● **STATED TASK 1**
In the essay about reading museum cards, translate this sentence into Spanish: "There is no such thing as coming intellectually innocent to a work of art."
● **STATED TASK 2**
Carry the essay on reading museum cards forward from its final sentence.

● **PASSAGE SHOWN**
++++

I read the museum cards when I look at art!

Last week, we went to a museum without any kids, and so the last bit of museum pressure was off. I was absolutely free to look at whatever I wanted, for as long as I wanted, in whatever order I wanted. We even took a break for coffee and scones, because museums are exhausting. And if I wanted to read the card before looking at the painting, I did. 

A crazy amount of intellectual guilt needed shucking off, to arrive at that decision. I have always been told to look first, look long, and only then to read about what I have seen. Encounter it plainly and openly on its own terms before you let your experience of it get shaped and tutored by whatever few sentences some curator thinks are vital. 

But when do we encounter things completely openly, for real? Never. It’s as if we live on one planet, and a work of art lives on another, and maybe the atmosphere there will suit us, and maybe it won’t, but we do need to bring some oxygen with us for the trip. Because we are human. We bring what we have, who we are, with us when we encounter a work of art, because we can’t breathe without it. We bring our prejudices and our contemporaneous contexts, but also just the information we have gathered in the course of a lifetime, information about what it means to be alive. This happens whether or not we read the museum card. There is no such thing as coming intellectually innocent to a work of art. That’s just not how human beings operate. If a body (me) meets a body (art) coming through the rye, my petticoat is gonna draggled. It just will. It’s not a big deal.
 
I already knew this, but it became so obvious to me when so many people came to see the Catholic works of art, which I understood, and they did not, because they had no context, no frame of reference to behold them with. For instance, I saw more than one madonna and child that was clearly painted as a rejection of Manichaeism. It’s an ode to the inherent goodness of human flesh; but without context, it just looks like the painter had no idea what a baby’s body actually look like. Silly old painter!
 
People of faith would like to believe there is something so innately human and universal about what is depicted in sacred art that it will speak to people directly whether they know anything about the faith or not. And some of this is surely true, sometimes. Think of Flannery O’Connor’s snarly Parker who gets women pregnant even though he doesn’t like them that way, who meets the “Byzantine Christ with all-demanding eyes” and is knocked right out of his shoes. It happens. I’ve been struck spiritually by works of art depicting faiths I know nothing about. Power is power.

++++

● **LISTING**
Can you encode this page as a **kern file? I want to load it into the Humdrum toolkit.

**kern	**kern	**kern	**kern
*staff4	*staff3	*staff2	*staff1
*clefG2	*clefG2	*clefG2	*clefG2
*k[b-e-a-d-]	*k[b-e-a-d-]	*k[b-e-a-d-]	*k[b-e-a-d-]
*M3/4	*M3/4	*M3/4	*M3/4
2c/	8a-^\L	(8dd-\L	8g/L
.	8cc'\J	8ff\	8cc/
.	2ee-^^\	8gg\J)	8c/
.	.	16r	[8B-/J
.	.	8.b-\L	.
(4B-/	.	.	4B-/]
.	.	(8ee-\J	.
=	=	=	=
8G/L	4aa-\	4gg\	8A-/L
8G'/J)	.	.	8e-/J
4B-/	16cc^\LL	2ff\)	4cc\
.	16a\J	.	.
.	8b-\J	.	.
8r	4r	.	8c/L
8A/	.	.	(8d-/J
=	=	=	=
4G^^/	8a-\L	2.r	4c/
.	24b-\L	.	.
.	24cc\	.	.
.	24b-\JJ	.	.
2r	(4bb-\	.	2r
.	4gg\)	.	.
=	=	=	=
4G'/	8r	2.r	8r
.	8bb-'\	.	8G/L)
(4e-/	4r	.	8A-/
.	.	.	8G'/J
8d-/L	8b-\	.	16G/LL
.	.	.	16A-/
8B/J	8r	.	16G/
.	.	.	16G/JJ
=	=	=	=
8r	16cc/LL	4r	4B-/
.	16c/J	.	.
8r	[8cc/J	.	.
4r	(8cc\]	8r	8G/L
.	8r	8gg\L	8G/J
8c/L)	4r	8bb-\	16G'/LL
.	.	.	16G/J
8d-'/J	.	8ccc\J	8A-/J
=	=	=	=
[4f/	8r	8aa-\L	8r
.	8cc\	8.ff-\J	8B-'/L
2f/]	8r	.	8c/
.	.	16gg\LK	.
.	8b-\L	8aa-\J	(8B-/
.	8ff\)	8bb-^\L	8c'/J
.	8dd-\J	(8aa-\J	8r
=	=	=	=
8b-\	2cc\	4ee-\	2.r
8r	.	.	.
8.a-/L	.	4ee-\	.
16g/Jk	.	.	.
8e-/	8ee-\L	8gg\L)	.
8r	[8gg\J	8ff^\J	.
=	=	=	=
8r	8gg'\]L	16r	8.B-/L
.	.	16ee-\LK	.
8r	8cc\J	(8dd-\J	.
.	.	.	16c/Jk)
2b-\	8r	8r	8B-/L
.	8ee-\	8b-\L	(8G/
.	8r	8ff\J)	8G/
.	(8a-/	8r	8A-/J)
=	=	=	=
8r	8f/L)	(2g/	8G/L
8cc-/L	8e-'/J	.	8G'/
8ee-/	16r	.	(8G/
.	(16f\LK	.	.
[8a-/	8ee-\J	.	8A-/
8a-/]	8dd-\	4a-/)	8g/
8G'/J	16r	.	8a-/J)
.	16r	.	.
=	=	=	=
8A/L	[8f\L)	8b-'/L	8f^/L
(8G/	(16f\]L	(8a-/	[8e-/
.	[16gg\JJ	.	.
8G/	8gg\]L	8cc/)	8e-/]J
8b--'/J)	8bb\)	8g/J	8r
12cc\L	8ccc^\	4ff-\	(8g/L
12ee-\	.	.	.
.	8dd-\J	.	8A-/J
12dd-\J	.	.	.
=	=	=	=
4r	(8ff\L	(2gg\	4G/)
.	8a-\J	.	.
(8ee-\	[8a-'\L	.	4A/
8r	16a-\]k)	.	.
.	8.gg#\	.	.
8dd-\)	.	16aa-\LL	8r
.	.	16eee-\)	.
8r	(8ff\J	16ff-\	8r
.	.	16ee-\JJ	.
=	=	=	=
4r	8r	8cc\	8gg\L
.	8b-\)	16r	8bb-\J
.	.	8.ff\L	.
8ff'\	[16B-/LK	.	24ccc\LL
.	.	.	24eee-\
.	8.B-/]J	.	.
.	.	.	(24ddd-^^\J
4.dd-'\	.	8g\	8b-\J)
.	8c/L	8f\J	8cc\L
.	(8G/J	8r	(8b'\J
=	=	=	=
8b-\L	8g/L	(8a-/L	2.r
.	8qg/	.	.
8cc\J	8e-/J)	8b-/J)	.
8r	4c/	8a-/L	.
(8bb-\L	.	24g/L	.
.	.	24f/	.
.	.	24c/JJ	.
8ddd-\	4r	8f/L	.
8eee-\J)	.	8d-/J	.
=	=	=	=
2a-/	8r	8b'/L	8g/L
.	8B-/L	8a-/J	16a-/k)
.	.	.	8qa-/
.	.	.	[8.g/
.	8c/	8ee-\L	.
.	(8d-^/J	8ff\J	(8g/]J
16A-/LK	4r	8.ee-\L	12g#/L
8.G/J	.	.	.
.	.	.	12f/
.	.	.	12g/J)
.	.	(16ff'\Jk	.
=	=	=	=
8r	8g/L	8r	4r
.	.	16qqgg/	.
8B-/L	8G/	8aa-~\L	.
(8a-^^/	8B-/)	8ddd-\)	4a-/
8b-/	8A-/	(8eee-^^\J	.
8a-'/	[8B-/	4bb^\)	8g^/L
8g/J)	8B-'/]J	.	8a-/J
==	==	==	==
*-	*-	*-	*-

++++

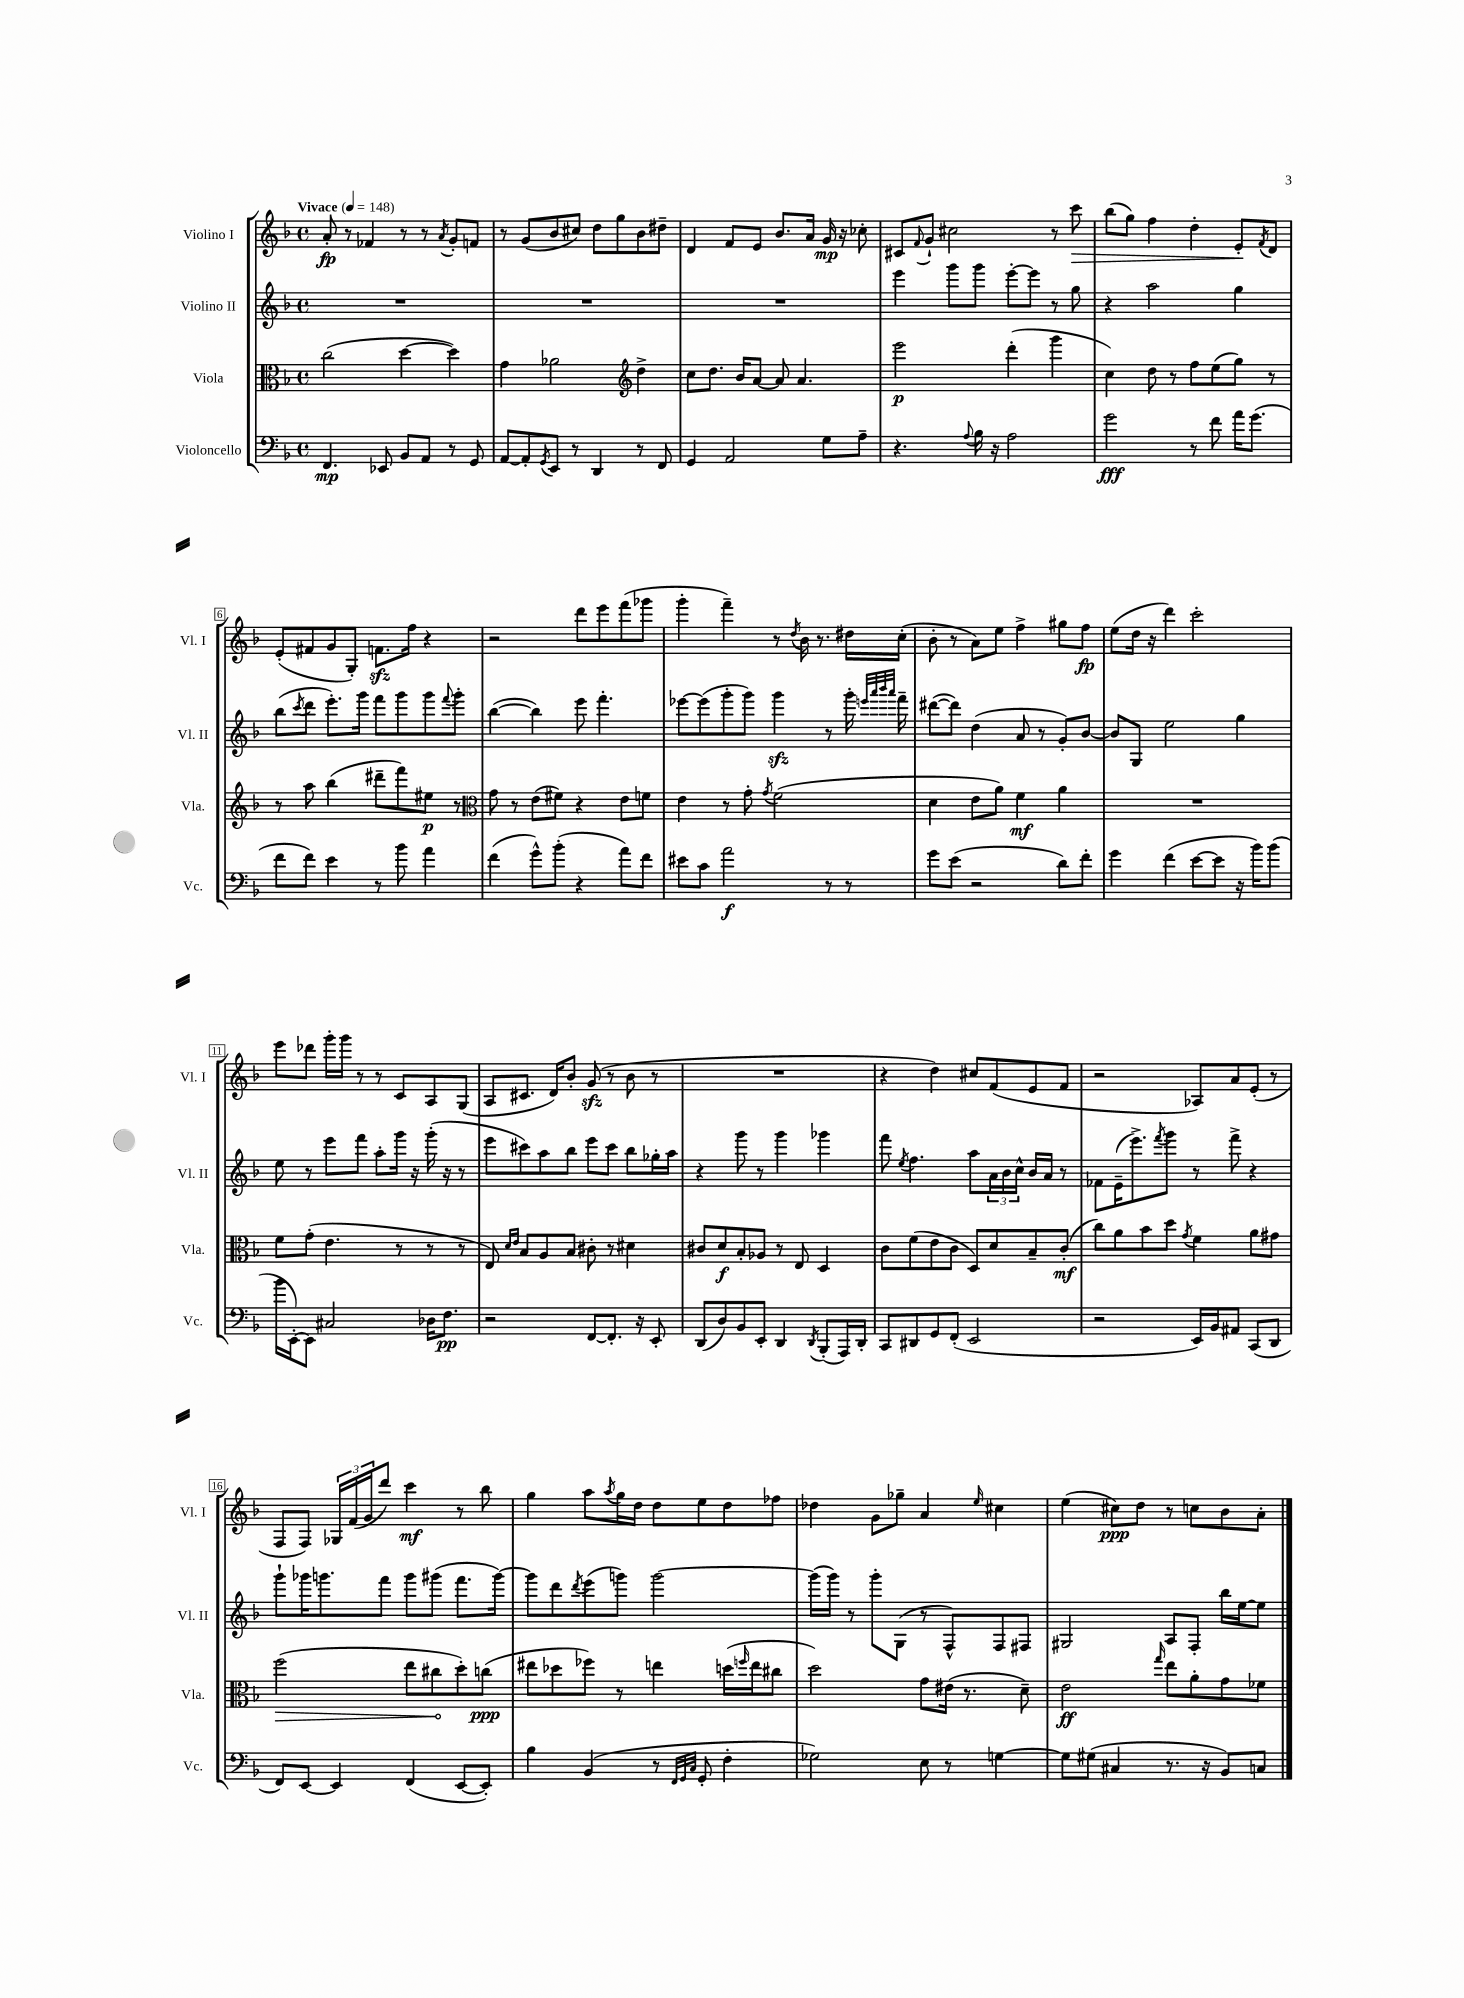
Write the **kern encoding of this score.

++++

● **WRITTEN REPLY 1**
No existe tal cosa como llegar intelectualmente inocente ante una obra de arte.

● **WRITTEN REPLY 2**
But it is also true that when museum-goers had the option to push a button and hear some snippets of eastern chant to go along with the altar frieze on display, almost every one of them laughed. A tenor called out “Holy God, Holy Mighty One, Holy Immortal One!” into the echoing gallery, and they giggled. I don’t know why. It just startled them, probably, or maybe it sounded spooky, or maybe they were not used to hearing a man sing in that register. But despite the best efforts of the museum, this fragment of beauty did not translate well to many, at least not instantly. It did not enhance their wonder; it just confused them.
 
And of course the same failure of translation happened to me in other galleries. We beheld the art of the Marshall islands, and I had no idea what I was looking at. Even with the cards to help me see what I was seeing in those hollow eyes, rounded mouths, jagged teeth, elongated limbs, the best I could do was to remind myself that what I was seeing was very different from what the people for whom it was made would have seen. I offered a humble shrug, that was as far as I got.
 
Not all the examples of “I am here, they are there” were that jarring. There was a very odd 1618 Flemish painting depicting the artist as Icarus with his father, and his expression was peculiar, almost a smirk, and the postures were enigmatic. I did giggle, because I had no idea what I was looking at, and I checked the card, and it said it was not known what the artist intended. Even the experts thought he didn’t quite pull it off. Too dated! Not my fault!
 
And sometimes it was very obvious that I was misreading what I saw, but I couldn’t help it. I read the card that said the hands of this Asian deity were in gesture called “the fist of wisdom,” and I raised my eyes to behold it, and oop, it sure looked like the thing that Howie did in second grade at the lunch room, and everyone laughed and the teacher got mad. The card told me what to see, and it didn’t help at all, because part of me is still in second grade. A planet too far. 
 
I saw a painting that looked like it had been commissioned in 1957 for a John Coltrane album cover, but when I checked the card, I almost fell over to read: “John Singer Sargent, 1879-1880.”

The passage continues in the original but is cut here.